AWARD YEAR
2015
CATEGORY
Home
GOALS
Affordable & Clean Energy
KEYWORDS
off-grid, upcycling, electricity
COUNTRY
Canada
DESIGNED BY
Vikas Chandan, Mohit Jain, Harshad Khadilkar, Zainul Charbiwala, Anupam Jain, Sunil Ghai, Rajesh Kunnath, Deva Seetharam
WEBSITE
http://www.dgp.toronto.edu/~mjain/UrJar-DEV-2014.pdf
URJAR
UrJar reuses discarded laptop battery packs to power LED lights in poor sections of India.

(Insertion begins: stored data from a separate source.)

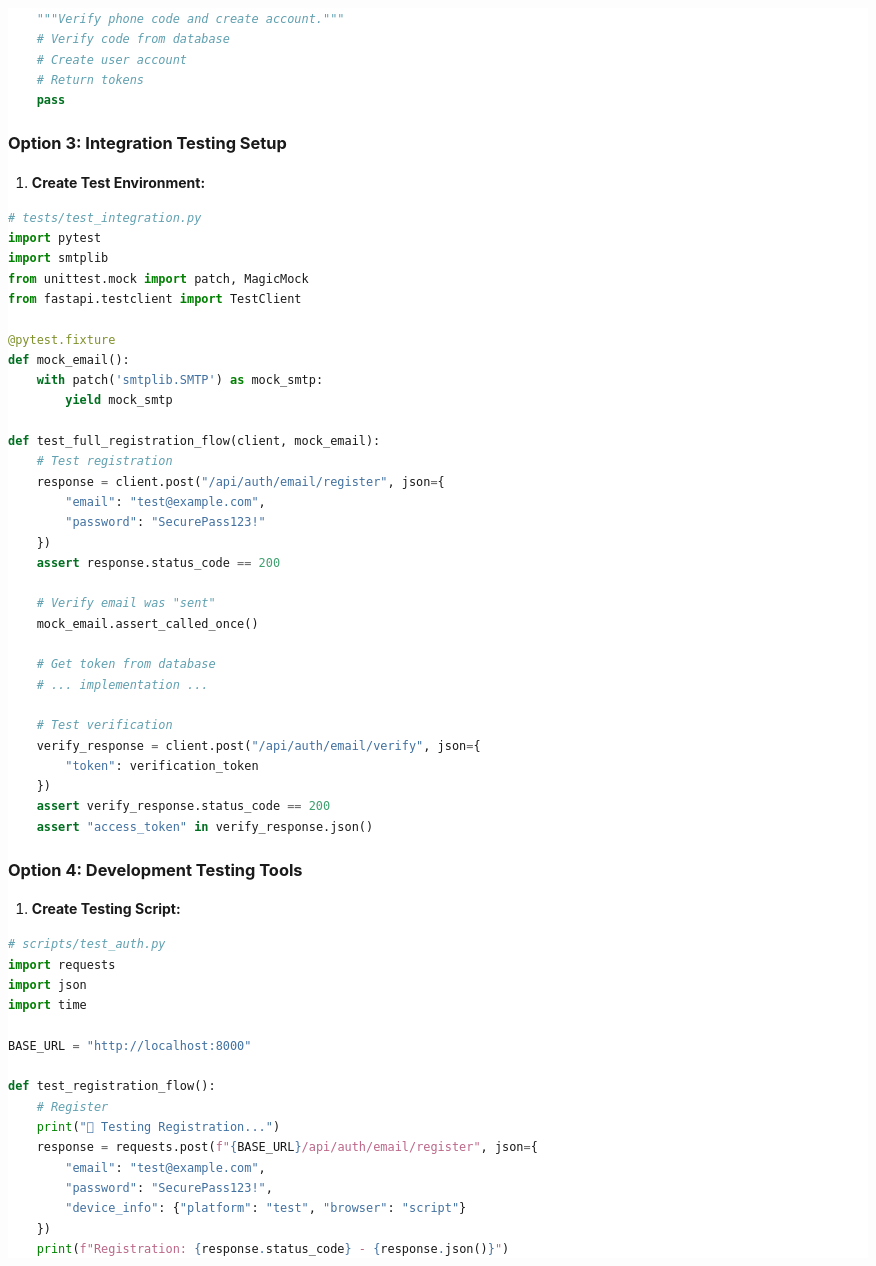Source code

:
 ```python
    """Verify phone code and create account."""
    # Verify code from database
    # Create user account
    # Return tokens
    pass
```

### **Option 3: Integration Testing Setup**

1. **Create Test Environment:**
```python
# tests/test_integration.py
import pytest
import smtplib
from unittest.mock import patch, MagicMock
from fastapi.testclient import TestClient

@pytest.fixture
def mock_email():
    with patch('smtplib.SMTP') as mock_smtp:
        yield mock_smtp

def test_full_registration_flow(client, mock_email):
    # Test registration
    response = client.post("/api/auth/email/register", json={
        "email": "test@example.com",
        "password": "SecurePass123!"
    })
    assert response.status_code == 200
    
    # Verify email was "sent"
    mock_email.assert_called_once()
    
    # Get token from database
    # ... implementation ...
    
    # Test verification
    verify_response = client.post("/api/auth/email/verify", json={
        "token": verification_token
    })
    assert verify_response.status_code == 200
    assert "access_token" in verify_response.json()
```

### **Option 4: Development Testing Tools**

1. **Create Testing Script:**
```python
# scripts/test_auth.py
import requests
import json
import time

BASE_URL = "http://localhost:8000"

def test_registration_flow():
    # Register
    print("🔐 Testing Registration...")
    response = requests.post(f"{BASE_URL}/api/auth/email/register", json={
        "email": "test@example.com",
        "password": "SecurePass123!",
        "device_info": {"platform": "test", "browser": "script"}
    })
    print(f"Registration: {response.status_code} - {response.json()}")
```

Forty percent of the world’s population, including a significant portion of the rural and urban poor sections of the population in India, does not have access to reliable electricity supply. Concurrently, there is rapid penetration of battery-operated portable computing devices such as laptops, both in the developing and developed world. This generates a significant amount of electronic waste (e-waste), especially in the form of discarded Lithium Ion batteries which power such devices. Around 50 million laptop and desktop computers are discarded in the US every year, and at least 70 percent of these discarded batteries contain enough life left to power an LED light at least 4 hours a day for a year. UrJar is a device which uses re-usable Lithium Ion cells from discarded laptop battery packs to power low energy DC devices. It has the potential to channel e-waste towards the alleviation of energy poverty, thus simultaneously providing a sustainable solution for both problems.